Japan, China and South Korea have failed for the third straight year to hold an annual summit, Japanese government sources said Wednesday, despite an agreement that their leaders gather for talks every year.

Among the factors behind the trilateral dialogue framework's effective malfunction are soured Tokyo-Seoul ties over a long-standing wartime labor issue and Beijing's intensifying military activities in the East China Sea, according to the sources.

The last meeting of leaders from the three East Asian nations was held in December 2019 in the southwestern Chinese city of Chengdu.

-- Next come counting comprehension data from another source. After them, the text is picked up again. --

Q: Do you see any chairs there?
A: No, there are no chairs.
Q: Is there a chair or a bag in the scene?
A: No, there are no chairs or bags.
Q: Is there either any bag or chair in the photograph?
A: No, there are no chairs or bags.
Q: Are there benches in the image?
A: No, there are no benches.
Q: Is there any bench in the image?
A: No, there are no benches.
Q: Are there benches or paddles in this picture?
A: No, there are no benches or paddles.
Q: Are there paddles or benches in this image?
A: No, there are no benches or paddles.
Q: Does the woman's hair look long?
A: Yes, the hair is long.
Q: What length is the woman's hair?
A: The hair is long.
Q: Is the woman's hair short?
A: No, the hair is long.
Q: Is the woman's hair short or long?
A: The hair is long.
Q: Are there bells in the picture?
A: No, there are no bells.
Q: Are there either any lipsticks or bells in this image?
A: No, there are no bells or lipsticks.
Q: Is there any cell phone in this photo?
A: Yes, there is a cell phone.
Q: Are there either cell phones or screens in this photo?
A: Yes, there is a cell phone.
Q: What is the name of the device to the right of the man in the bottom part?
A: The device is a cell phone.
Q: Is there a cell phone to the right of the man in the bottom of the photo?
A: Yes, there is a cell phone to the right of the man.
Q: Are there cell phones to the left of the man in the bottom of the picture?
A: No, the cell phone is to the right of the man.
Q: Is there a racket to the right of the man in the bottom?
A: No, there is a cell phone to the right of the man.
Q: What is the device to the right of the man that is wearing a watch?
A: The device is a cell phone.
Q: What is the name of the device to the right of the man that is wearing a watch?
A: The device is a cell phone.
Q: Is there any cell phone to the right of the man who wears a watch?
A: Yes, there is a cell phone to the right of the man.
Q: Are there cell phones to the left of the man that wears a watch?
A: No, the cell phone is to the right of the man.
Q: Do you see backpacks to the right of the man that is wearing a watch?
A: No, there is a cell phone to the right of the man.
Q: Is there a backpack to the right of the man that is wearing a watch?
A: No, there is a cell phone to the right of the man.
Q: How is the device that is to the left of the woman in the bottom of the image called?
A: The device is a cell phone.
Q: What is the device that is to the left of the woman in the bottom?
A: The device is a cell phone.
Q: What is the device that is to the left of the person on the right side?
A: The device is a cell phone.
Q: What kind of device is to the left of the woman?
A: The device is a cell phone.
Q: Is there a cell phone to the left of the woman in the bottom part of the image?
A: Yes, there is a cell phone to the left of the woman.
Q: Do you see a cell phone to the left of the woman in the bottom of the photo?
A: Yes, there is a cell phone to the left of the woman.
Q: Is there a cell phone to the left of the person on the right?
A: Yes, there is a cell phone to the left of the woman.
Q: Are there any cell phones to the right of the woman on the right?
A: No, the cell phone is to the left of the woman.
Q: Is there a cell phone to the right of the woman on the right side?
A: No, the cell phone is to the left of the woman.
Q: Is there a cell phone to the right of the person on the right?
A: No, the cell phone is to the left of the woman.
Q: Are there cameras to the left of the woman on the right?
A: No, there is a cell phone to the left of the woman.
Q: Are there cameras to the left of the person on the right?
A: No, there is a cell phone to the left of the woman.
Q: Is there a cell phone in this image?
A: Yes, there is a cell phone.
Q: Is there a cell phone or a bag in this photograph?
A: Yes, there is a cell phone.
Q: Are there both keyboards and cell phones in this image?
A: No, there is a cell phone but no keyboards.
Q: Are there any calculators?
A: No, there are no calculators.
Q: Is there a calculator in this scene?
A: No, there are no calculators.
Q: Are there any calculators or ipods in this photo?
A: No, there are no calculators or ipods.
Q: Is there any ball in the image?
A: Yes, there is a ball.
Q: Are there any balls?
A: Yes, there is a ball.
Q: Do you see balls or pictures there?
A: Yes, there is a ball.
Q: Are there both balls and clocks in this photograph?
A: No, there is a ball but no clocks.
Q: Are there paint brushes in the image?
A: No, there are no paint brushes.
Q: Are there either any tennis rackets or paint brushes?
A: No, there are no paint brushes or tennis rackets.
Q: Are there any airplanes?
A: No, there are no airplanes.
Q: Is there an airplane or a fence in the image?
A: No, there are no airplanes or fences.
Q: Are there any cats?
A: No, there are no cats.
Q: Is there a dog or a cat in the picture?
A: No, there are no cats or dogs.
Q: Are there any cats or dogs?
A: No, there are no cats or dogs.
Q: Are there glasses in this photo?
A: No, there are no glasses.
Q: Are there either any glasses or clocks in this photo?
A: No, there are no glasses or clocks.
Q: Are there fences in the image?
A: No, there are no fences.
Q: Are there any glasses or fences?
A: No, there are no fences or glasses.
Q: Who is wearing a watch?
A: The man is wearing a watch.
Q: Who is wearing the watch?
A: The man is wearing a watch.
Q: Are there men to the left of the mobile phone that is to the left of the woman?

File photo shows (From R) Japanese Prime Minister Shinzo Abe, Chinese Premier Li Keqiang and South Korean President Moon Jae In at the end of their joint press conference following their talks in Chengdu in China's Sichuan Province on Dec. 24, 2019. (Kyodo)

At their first trilateral summit in 2008, the three countries agreed to hold leaders' talks annually and to take turns acting as host, while pledging to step up cooperation in various fields such as international finance, the economy and disaster response.

The next gathering is set to be held under South Korea's presidency, but it did not take place in 2020 and 2021, due to the coronavirus pandemic and rocky relations between Japan and South Korea, which was under the government of left-leaning President Moon Jae In, the sources said.

With Yoon Suk Yeol replacing Moon in May with a pledge to improve relations with Japan, the bilateral ties have begun to show a sign of improvement.

However, the two countries remain apart following South Korean court rulings, issued under the Moon presidency, to liquidate local assets seized from two Japanese companies, which refused to pay compensation over their alleged use of forced labor during Japan's 1910-1945 colonial rule of the Korean Peninsula.

Japanese Prime Minister Fumio Kishida and Yoon met in mid-November in Cambodia, vowing to work toward an "early settlement" of the wartime labor problem.

It was the first official in-person summit between the two nations in almost three years.

But a Japanese Foreign Ministry official said that it is difficult "for the time being" for the two leaders to visit each other's nation as the labor issue is unlikely to be solved.

Tokyo and Seoul have been discussing plans for a fund to be established by South Korean firms that would be used to pay compensation to wartime labor plaintiffs on behalf of Japanese corporate defendants, the sources said.

Japan also has matters of concern with China, such as their spat over the Senkaku Islands, a group of Tokyo-controlled islets in the East China Sea, which Beijing claims and calls Diaoyu.

Chinese coast guard vessels have repeatedly entered Japan's territorial waters around the uninhabited islets in an attempt to undermine Tokyo control over them.

In addition, tensions between the United States, Japan's security ally, and China have increased over the Taiwan Strait, especially after a trip to Taipei by U.S. House of Representatives Speaker Nancy Pelosi in August.

Beijing carried out large-scale military drills near Taiwan in retaliation, including the launch of ballistic missiles, some of which fell into Japan's exclusive economic zone east of the island, which China regards as a breakaway province.

Chinese President Xi Jinping has not ruled out the use of force to bring the island under its control.

Kishida and Xi met in Bangkok last month, the first face-to-face meeting by leaders of the two Asian powers since 2019, and agreed on a trip to China by Japanese Foreign Minister Yoshimasa Hayashi.

However, "it will take time until the next high-level talks can be realized" a Japanese government source said.